For this second iteration of the festival, with the help of Maritza Bautista, Executive Director of the Daphne Art Foundation, the collective decided to merge the artists of the RGV and Laredo to make it “a 956 festival,” referring to the area code representing the region. Together, they are shaping the festival as a collective; they combined their efforts to create the current open call and also an open call for collaborations between artists, filmmakers, and visual artists to produce a film. The latter is meant to create works that “may not have existed if the individuals never met,” Ramirez explained.
Ultimately, 12 collaborators were chosen from the open call, with six hailing from Laredo and the other six from the wider RGV. The selected artists will be paired with another local artist in order to collaborate on a commission to be featured at MIRAAA Media Fest. The curation process took the following into account for the selected artists: experiences in film/video production, artistic background, and creative interests, with the intent of pairing individuals who complement each other in skill and vision. The collaboration is meant to lean into experimentation, but there are no creative limitations besides a run time of 5-10 minutes. The selected collaborative duos will each be paid $600 on the completion of work.
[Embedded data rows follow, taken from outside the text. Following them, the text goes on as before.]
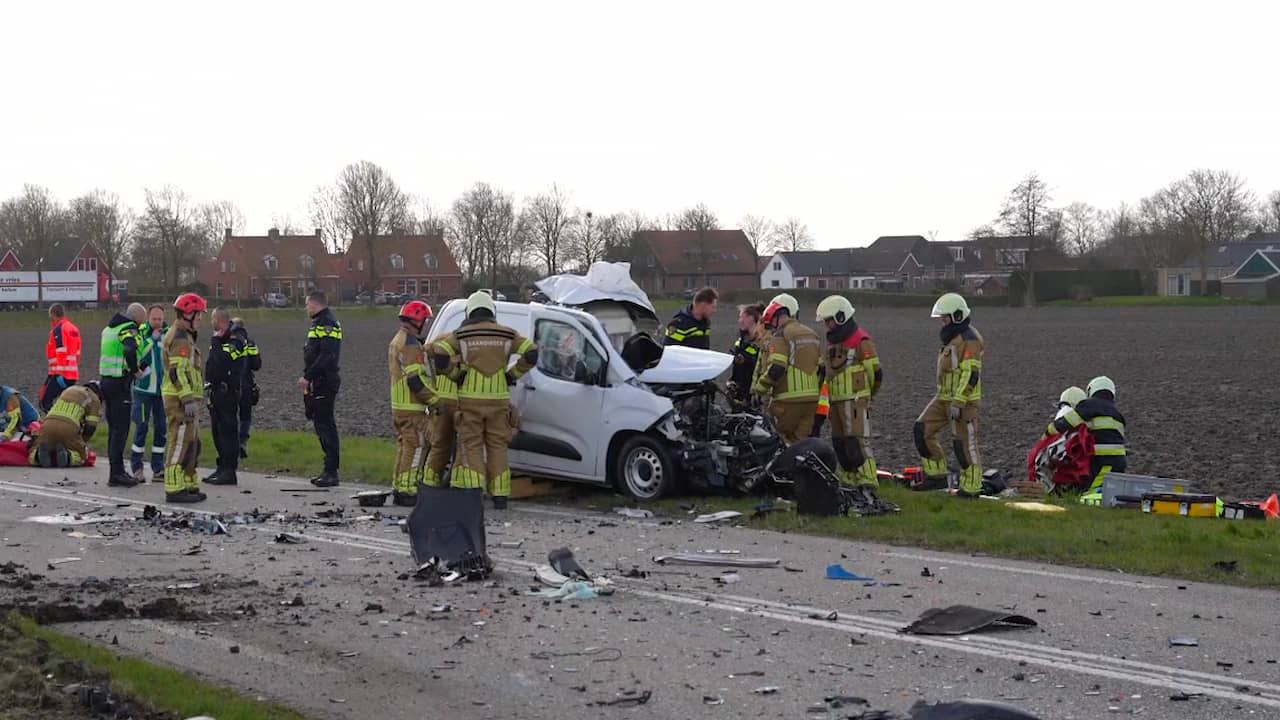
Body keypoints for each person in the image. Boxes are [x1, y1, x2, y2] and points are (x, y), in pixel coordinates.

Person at [432, 291, 537, 510]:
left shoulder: (461, 335)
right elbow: (531, 352)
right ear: (492, 311)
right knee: (497, 447)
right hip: (498, 401)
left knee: (472, 446)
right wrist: (511, 374)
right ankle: (500, 495)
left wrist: (455, 375)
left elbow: (439, 352)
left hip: (470, 401)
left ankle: (474, 492)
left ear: (470, 311)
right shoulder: (508, 334)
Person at [913, 292, 985, 495]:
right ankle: (937, 476)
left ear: (957, 316)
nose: (942, 322)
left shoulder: (969, 340)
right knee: (921, 430)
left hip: (963, 402)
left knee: (963, 445)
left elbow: (971, 373)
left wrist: (959, 401)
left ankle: (971, 488)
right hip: (943, 398)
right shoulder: (953, 338)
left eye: (944, 318)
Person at [816, 295, 883, 487]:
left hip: (854, 400)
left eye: (829, 320)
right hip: (836, 400)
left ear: (840, 317)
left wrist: (868, 396)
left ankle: (868, 479)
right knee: (839, 441)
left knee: (857, 440)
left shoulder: (861, 340)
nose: (827, 325)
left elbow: (876, 373)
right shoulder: (833, 342)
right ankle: (849, 477)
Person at [751, 293, 822, 444]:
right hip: (811, 402)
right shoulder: (812, 334)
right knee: (800, 446)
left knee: (780, 444)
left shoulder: (780, 334)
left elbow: (777, 367)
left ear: (776, 318)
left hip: (787, 401)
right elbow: (821, 368)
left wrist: (758, 391)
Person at [388, 301, 438, 506]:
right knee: (416, 446)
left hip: (400, 405)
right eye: (424, 320)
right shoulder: (409, 344)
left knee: (405, 446)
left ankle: (399, 486)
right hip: (411, 406)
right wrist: (435, 401)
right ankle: (407, 490)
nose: (425, 324)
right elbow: (415, 379)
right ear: (417, 320)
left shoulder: (399, 339)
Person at [1049, 376, 1126, 506]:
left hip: (1101, 459)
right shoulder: (1117, 414)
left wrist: (1049, 431)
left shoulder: (1089, 405)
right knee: (1108, 492)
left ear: (1091, 390)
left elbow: (1068, 422)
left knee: (1090, 495)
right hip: (1119, 461)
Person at [162, 293, 208, 503]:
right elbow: (177, 371)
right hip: (180, 400)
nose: (201, 318)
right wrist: (187, 398)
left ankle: (188, 484)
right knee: (180, 442)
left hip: (185, 399)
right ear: (188, 313)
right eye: (199, 315)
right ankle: (174, 488)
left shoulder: (185, 335)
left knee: (192, 443)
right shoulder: (180, 337)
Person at [98, 302, 148, 488]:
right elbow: (129, 348)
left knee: (113, 429)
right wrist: (135, 370)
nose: (140, 328)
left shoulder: (109, 328)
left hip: (106, 381)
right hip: (120, 383)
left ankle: (115, 471)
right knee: (121, 429)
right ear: (137, 319)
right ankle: (117, 474)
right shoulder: (128, 328)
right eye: (141, 324)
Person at [298, 291, 342, 487]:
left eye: (307, 305)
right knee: (321, 424)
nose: (306, 309)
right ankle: (328, 470)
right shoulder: (319, 323)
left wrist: (308, 377)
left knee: (326, 426)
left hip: (324, 381)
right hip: (319, 381)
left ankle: (331, 471)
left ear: (315, 304)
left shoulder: (327, 324)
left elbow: (326, 356)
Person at [204, 307, 246, 486]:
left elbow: (223, 360)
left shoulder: (236, 339)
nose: (211, 322)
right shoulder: (221, 338)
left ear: (219, 320)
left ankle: (230, 471)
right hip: (215, 391)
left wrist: (215, 341)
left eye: (213, 319)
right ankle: (221, 467)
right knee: (217, 432)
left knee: (228, 433)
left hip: (227, 392)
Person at [131, 305, 168, 482]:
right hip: (143, 390)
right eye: (154, 319)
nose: (157, 322)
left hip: (162, 392)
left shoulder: (167, 334)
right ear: (148, 318)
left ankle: (158, 468)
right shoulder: (141, 333)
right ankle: (137, 468)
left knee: (161, 429)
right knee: (141, 427)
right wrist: (151, 340)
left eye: (160, 319)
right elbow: (138, 356)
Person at [29, 381, 102, 468]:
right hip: (69, 427)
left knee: (33, 451)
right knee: (82, 456)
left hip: (47, 424)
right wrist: (82, 443)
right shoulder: (94, 399)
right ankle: (68, 456)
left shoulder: (69, 390)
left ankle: (37, 455)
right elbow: (90, 427)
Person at [41, 304, 82, 413]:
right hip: (72, 374)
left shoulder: (58, 330)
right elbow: (77, 352)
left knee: (44, 401)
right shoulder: (74, 329)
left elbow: (60, 351)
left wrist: (59, 373)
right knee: (66, 403)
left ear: (53, 314)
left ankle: (53, 425)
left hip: (60, 374)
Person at [229, 317, 261, 458]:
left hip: (232, 384)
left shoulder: (229, 341)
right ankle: (242, 441)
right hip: (247, 384)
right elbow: (256, 365)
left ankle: (232, 443)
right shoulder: (250, 342)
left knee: (231, 414)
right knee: (245, 415)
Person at [727, 303, 763, 408]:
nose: (739, 321)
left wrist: (745, 360)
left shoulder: (762, 341)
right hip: (739, 393)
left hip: (753, 395)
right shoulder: (741, 339)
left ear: (751, 319)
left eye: (742, 317)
The festival is open to all border-based artists, filmmakers, creatives, media-makers, and experimenters from all international borders, worldwide. On the decision to open submissions to international border artists, Diaz noted, “we know that living in borderlands is not a monolithic experience; there is much nuance throughout communities.” Díaz, Sanchez, and Ramirez illustrated that they want to give a “dose of the Valley, but [open] up the opportunity for those to submit across the world.” This openness allows people of the region to see what wider border communities look like. The collective aims to make these projects — experimental videos, films, and video art — viewable in both the RGV and Laredo. Sanchez added that the festival and collaboration are ways to “[push] new and up-and-coming creators to take a risk and get paid. [And to give] these types of work a space.”
When asked about why specifically the festival is focused on video art, Díaz, an experimental filmmaker themself, said, “The availability of tools such as smartphones has democratized media creation. And more access equals more voices sharing their unique stories and perspectives. Video art creates space for artists to experiment with image and sound, and audiences are often surprised by how the abstraction and manipulation can elicit an emotional response.” Ramirez followed, “Something as simple as a texture on experimental film can cause certain emotions.” Díaz continued bringing to light the benefits of exploring video art and film as a means of “getting out of your comfort zone as a creator.” Their vision is to showcase border narratives “away from stereotypes and sensationalism” through contemporary media and art.
When asked about the guidelines for the festival and collaborations, Ramirez, Díaz, and Sanchez spoke interchangeably. They are allowing any film, old or new, that specifically focuses on border life, with international borders in mind. “All of us are trying to shift what it means to be a border community, allowing these stories to be shared and told here and internationally,” Sanchez stated. At least one crew member for the film must live and work in a border region in order to submit to the MIRAAA Media Fest; submissions are free. They are accepting original work only, with up to three submissions per crew. Any submissions with music must have original or royalty-free music only. A maximum of two channels of audio and nothing higher than 4K in resolution will be accepted. Captioning is required. English subtitles are required.
The deadline to submit a non-commercial, digital-format short film, fiction or nonfiction, experimental video, or video art piece is November 30 via FilmFreeway. Upon acceptance to the festival, films will be eligible for the Best of Fest Award, the People’s Choice Award in RGV, and the People’s Choice Award in Laredo. Accepted artists will be notified January 6, 2024, and the festival will take place on Saturday, February 17, 2024, in Harlingen and Saturday, February 24, 2024, in Laredo.